» **Assignment**
Write only the number of lines below in which "pyautogui" occurs.

» **Task material**
--------------------------------

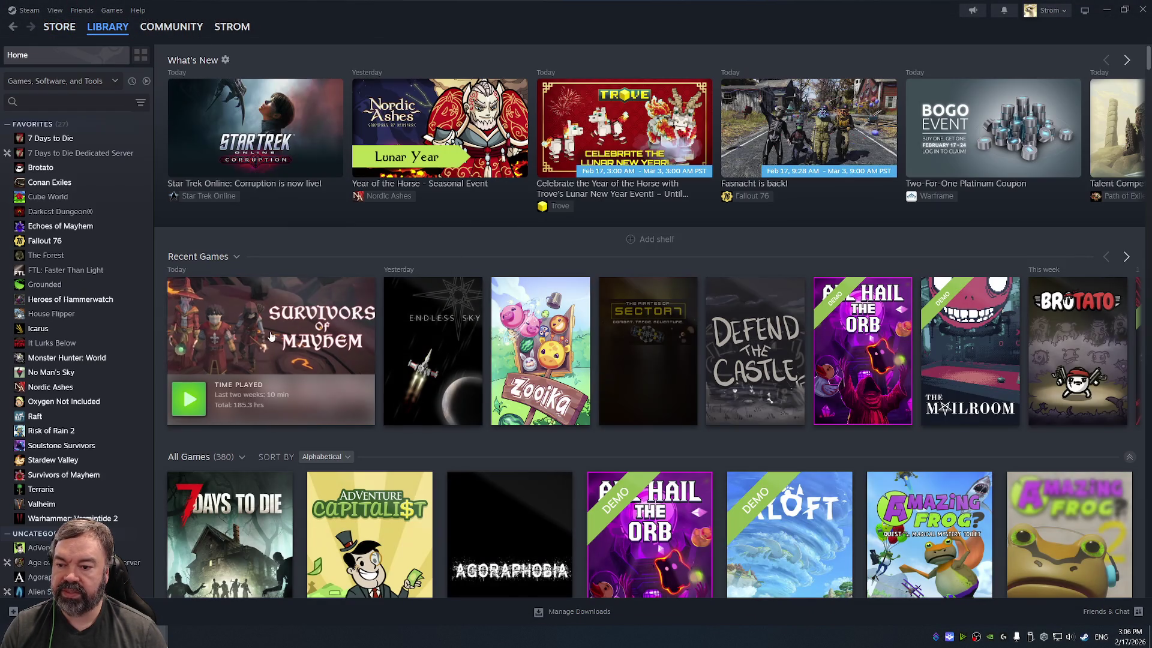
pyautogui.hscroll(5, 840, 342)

--------------------------------

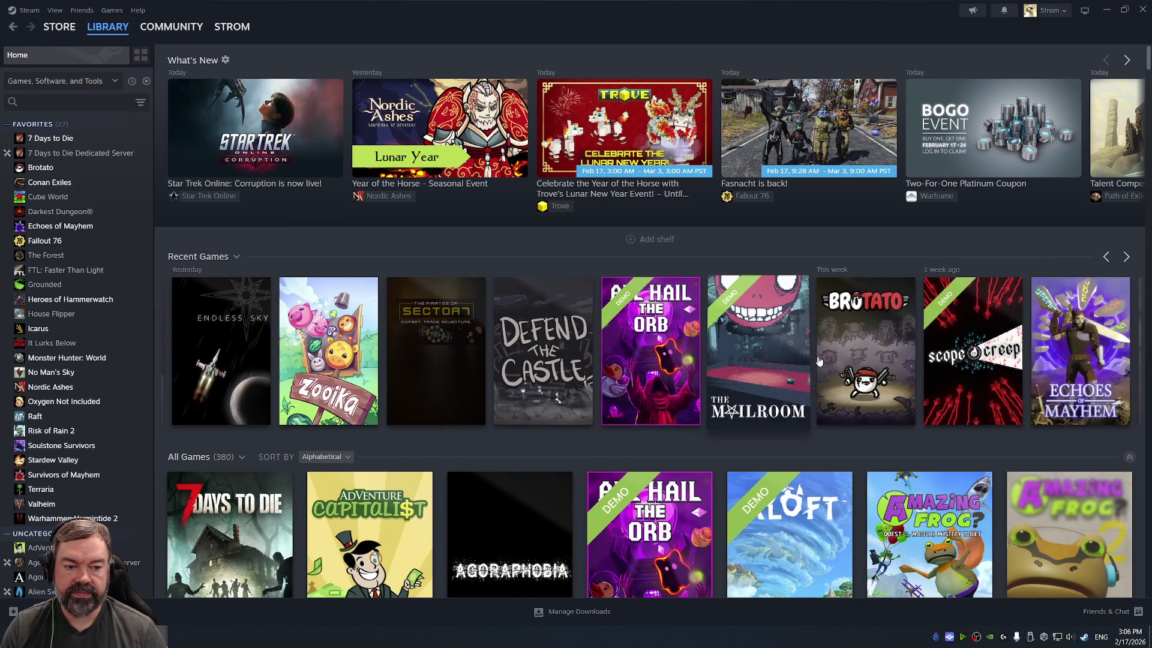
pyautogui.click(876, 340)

--------------------------------

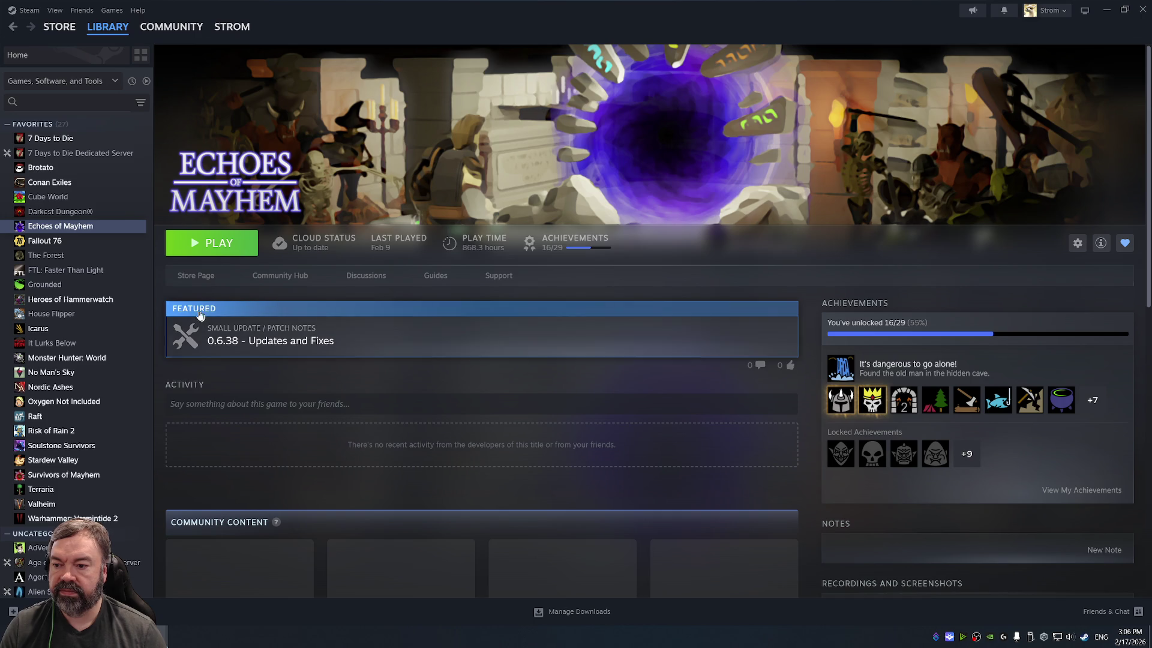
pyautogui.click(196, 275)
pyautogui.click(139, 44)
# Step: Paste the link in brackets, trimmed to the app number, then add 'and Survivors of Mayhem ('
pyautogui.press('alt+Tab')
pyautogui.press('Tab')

--------------------------------

» **Answer to this problem**
6